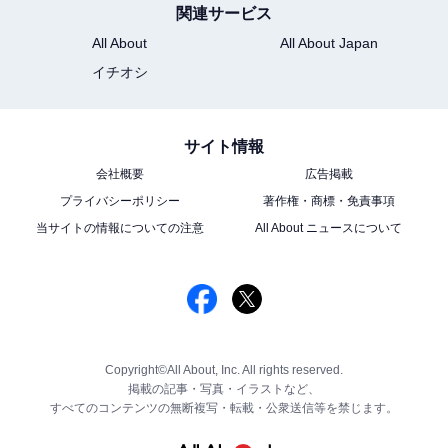
関連サービス
All About
All About Japan
イチオシ
サイト情報
会社概要
広告掲載
プライバシーポリシー
著作権・商標・免責事項
当サイトの情報についての注意
All About ニュースについて
Copyright©All About, Inc. All rights reserved.
掲載の記事・写真・イラストなど、
すべてのコンテンツの無断複写・転載・公衆送信等を禁じます。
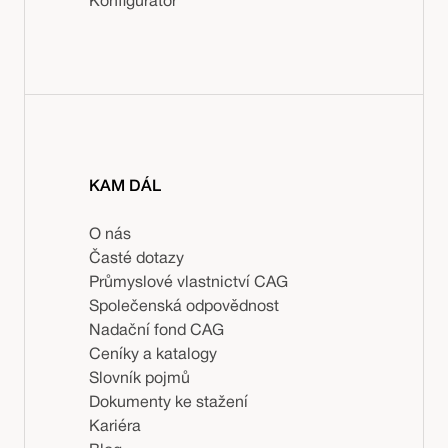
Konfigurátor
KAM DÁL
O nás
Časté dotazy
Průmyslové vlastnictví CAG
Společenská odpovědnost
Nadační fond CAG
Ceníky a katalogy
Slovník pojmů
Dokumenty ke stažení
Kariéra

=-=-=-=-=

» **What the task requires**: Starting from the records above, copy each line where the string "About" is found.

» **The answer**:
All About
All About Japan
All About ニュースについて
Copyright©All About, Inc. All rights reserved.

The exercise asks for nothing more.